L’ancien Premier ministre est arrivé à 9h30 à l’aéroport de Rodez accompagné d’une trentaine de journalistes accrédités qui devraient le suivre tout au long de son escale aveyronnaise jusqu’à samedi. C’est finalement vers 13H10 qu’il officialisé sa candidature.
« Oui, j’ai décidé d’être candidat à la présidence de la République« , a déclaré Gabriel Attal ce vendredi 22 mai 2026. « Je me suis forgé une détermination à agir« , a notamment expliqué le candidat à la Présidentielle 2027.
Gabriel Attal a prévu de visiter plusieurs communes, dont celle de Mur-de-Barrez dirigée par Pierre Ignace, soutien de la première heure du candidat Renaissance et responsable du parti dans le département.

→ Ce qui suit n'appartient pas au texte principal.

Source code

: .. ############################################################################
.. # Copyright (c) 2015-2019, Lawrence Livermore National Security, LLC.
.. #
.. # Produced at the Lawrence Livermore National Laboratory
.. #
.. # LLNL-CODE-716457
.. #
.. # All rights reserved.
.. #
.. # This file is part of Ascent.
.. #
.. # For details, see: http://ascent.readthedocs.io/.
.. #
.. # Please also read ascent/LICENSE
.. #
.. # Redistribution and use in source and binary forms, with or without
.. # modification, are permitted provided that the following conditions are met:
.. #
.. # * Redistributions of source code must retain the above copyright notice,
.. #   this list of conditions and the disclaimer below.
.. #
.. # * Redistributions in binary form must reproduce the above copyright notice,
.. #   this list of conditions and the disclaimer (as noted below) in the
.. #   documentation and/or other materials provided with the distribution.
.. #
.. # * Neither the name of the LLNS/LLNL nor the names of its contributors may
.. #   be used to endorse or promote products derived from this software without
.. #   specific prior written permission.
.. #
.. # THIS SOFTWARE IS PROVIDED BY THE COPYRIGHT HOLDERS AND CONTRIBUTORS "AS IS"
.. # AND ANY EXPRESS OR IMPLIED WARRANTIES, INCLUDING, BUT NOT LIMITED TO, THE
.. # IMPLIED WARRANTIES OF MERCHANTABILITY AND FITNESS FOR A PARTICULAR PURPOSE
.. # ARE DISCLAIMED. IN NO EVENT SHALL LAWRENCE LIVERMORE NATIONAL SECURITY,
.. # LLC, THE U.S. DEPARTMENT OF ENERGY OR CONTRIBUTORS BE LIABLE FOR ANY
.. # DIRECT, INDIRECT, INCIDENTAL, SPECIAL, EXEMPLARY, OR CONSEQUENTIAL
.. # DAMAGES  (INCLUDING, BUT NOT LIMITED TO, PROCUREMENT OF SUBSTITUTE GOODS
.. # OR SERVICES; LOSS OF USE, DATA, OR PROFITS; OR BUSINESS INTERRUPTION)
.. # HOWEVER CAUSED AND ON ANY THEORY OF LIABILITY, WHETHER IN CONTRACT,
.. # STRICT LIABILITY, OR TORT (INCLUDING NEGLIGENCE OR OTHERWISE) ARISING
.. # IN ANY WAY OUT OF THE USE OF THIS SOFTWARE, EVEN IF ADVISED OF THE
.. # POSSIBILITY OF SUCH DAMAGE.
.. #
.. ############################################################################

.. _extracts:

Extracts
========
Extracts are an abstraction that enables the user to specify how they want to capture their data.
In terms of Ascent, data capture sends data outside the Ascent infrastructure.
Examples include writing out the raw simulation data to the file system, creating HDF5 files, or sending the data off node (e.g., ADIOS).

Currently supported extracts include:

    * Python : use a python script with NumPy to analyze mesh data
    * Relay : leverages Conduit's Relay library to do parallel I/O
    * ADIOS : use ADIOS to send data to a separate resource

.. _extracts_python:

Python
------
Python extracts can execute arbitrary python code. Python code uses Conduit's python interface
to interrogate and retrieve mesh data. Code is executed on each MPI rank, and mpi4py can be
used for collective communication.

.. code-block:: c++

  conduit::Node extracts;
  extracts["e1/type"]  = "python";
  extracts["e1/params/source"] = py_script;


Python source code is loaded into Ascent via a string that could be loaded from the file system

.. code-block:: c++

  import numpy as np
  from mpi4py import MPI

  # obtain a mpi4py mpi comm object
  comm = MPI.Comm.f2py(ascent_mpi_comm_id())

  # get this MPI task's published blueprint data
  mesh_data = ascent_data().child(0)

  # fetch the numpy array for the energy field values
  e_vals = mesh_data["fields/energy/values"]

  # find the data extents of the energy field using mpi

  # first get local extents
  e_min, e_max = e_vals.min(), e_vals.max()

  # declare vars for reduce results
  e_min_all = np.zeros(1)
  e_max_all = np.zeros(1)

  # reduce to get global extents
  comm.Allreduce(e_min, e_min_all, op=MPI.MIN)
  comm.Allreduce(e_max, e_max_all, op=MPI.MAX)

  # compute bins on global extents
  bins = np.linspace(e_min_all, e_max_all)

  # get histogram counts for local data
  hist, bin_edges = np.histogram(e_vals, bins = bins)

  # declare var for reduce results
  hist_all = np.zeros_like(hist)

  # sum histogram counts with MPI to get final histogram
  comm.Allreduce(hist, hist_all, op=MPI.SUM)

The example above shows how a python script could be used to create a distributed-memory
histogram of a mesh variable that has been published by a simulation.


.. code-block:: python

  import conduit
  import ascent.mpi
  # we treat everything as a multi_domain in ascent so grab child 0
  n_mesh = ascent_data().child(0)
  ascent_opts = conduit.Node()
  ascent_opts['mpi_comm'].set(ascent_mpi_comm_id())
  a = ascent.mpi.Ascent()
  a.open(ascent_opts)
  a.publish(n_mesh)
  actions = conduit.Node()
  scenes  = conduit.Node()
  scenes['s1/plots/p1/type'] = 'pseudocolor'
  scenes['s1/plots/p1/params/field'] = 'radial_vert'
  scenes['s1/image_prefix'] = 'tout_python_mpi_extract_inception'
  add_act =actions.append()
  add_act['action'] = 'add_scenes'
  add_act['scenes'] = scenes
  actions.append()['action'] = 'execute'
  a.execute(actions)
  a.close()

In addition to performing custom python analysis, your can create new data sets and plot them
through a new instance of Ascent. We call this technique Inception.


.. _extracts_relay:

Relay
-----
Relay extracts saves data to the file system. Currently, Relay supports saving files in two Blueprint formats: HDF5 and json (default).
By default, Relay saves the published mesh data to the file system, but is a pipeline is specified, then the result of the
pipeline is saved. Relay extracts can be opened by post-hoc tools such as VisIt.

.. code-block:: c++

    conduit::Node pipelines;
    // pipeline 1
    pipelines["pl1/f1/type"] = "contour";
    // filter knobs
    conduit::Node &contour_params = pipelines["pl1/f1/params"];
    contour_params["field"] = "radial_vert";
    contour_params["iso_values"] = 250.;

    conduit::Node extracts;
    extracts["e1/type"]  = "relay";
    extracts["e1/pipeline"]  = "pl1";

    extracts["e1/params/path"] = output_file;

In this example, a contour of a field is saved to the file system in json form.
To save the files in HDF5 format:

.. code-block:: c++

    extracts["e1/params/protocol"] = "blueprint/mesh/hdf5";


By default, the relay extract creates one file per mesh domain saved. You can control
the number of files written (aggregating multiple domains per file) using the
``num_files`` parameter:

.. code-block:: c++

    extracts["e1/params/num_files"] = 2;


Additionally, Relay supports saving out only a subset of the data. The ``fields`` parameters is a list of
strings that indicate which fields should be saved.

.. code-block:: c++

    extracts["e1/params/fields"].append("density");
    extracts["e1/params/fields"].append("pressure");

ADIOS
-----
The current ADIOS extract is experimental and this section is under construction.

C’est d’ailleurs dans cette commune d’environ 700 habitants qu’il a choisi de se lancer dans la campagne des présidentielles lors d’un discours prononcé devant des élus locaux et des cadres du parti Renaissance.
C’est une grande fierté de recevoir Gabriel Attal. Qu’il ait choisi Mur-de-Barrez pour officialiser sa candidature à l’élection présidentielle c’est un évènement. Pour un candidat, c’est du jamais vu !
Pierre Ignace, maire (Renaissance) de Mur-de-Barrez (Aveyron)
Il devrait ensuite se rendre à Rodez, la préfecture de l’Aveyron aussi dirigée par l’ancien député Renaissance Stéphane Mazars. Et ce samedi, le député des Hauts-de-Seine participera à la 45e fête de la transhumance sur le plateau de l’Aubrac.
Le désormais candidat à la présidentielle a ainsi trouvé avec l’Aveyron un ancrage paysan solide pour se détacher de son image de cadre parisien formé à l’École alsacienne, prestigieux établissement privé de la capitale, qui symbolise le macronisme et la déconnexion de la France profonde.
Mais un exercice déjà éprouvé quand, Premier ministre, il s’était rendu dans une exploitation de Haute-Garonne en janvier 2024, feuillets du discours posés sur une botte de paille, pour tenter de calmer la colère agricole.
« Il y a des classiques auxquels il faut sacrifier. Parler de la France, de ses traditions, depuis la France, surtout pour quelqu’un comme Gabriel, c’est nécessaire » souligne un de ses soutiens. Loué ou raillé pour son sens de la communication, le secrétaire général de Renaissance souhaite, explique son entourage, se départir des habitudes des déclarations de candidature élyséenne.
« Il y a quelque chose de très chiraquien, théorisé d’ailleurs. Le Chirac de 1995. Être l’outsider », explique le même soutien. Très populaire chez les prétendants à l’Élysée, Édouard Philippe s’en réclame lui aussi régulièrement, Jacques Chirac est donc convoqué comme modèle. Celui de 1995, revenu d’outre-tombe pour supplanter le favori, Édouard Balladur, dont l’attentisme rappellerait furieusement, comprend-on chez Renaissance, le maire du Havre. Gabriel Attal est bien décidé à le supplanter au sein du bloc central.
Ce déplacement en Aveyron vient marquer un premier jour de campagne et couronner plusieurs semaines de communication active pour Gabriel Attal, élu secrétaire général de Renaissance en décembre 2024 contre la volonté d’Emmanuel Macron, avec qui il est en froid depuis la dissolution.
Un grand meeting est programmé le 30 mai à Paris, Porte de Versailles. La présidente de l’Assemblée nationale, Yaël Braun-Pivet, a fait savoir qu’elle ne s’y rendrait pas. « On verra la désunion dans le parti, on verra ceux qui ne seront pas là », prévient une figure de Renaissance.
Restera à départager les deux principaux prétendants du bloc central. Tous deux ont laissé entendre qu’ils se retireraient début 2027 si l’un d’eux était manifestement mieux placé. « Édouard Philippe est haut, parce que pour l’instant il est testé sans Attal. S’ils sont haut tous les deux, ils se battront jusqu’à la fin », observe un dirigeant socialiste.